▶ _Prompt_
Revise the lines from the one containing "Walk On The Water Moment (Official Lyric" through the end of the records, replacing "Video" with "Audio" and leaving everything else unchanged.

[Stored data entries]
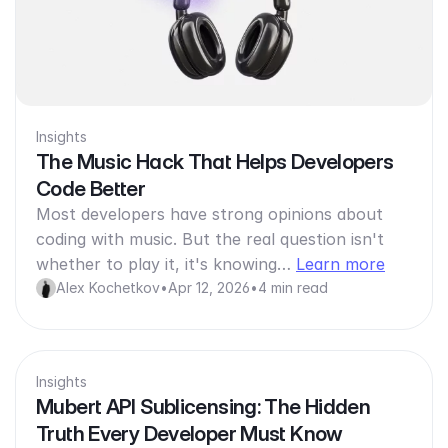
Insights
The Music Hack That Helps Developers
Code Better
Most developers have strong opinions about
coding with music. But the real question isn't
whether to play it, it's knowing…
Learn more
Alex Kochetkov
•
Apr 12, 2026
•
4 min read
Insights
Mubert API Sublicensing: The Hidden
Truth Every Developer Must Know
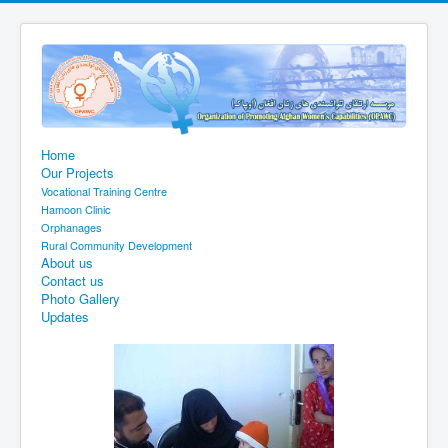
Home
Our Projects
Vocational Training Centre
Hamoon Clinic
Orphanages
Rural Community Development
About us
Contact us
Photo Gallery
Updates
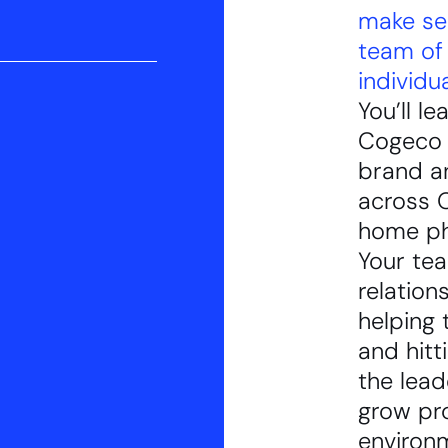
make se
team of 
individua
You’ll l
Cogeco B
brand a
across O
home ph
Your tea
relatio
helping 
and hitt
the lead
grow pro
environm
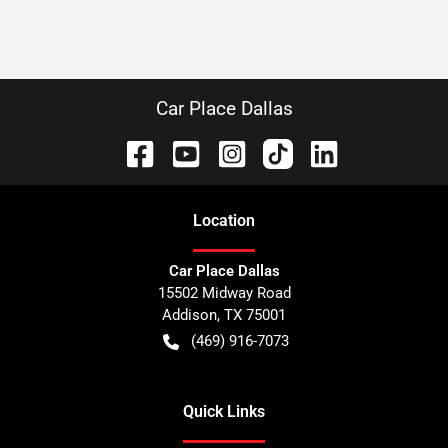
Car Place Dallas
Location
Car Place Dallas
15502 Midway Road
Addison
,
TX
75001
(469) 916-7073
Quick Links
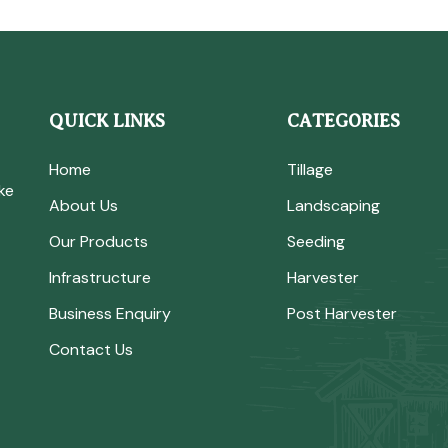
QUICK LINKS
CATEGORIES
Home
Tillage
ke
About Us
Landscaping
Our Products
Seeding
Infrastructure
Harvester
Business Enquiry
Post Harvester
Contact Us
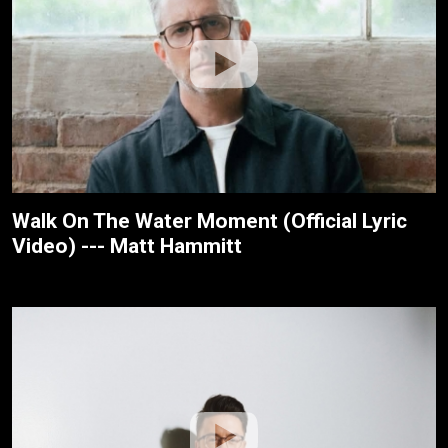
Walk On The Water Moment (Official Lyric
Video) --- Matt Hammitt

▶ _Response area_
Walk On The Water Moment (Official Lyric
Audio) --- Matt Hammitt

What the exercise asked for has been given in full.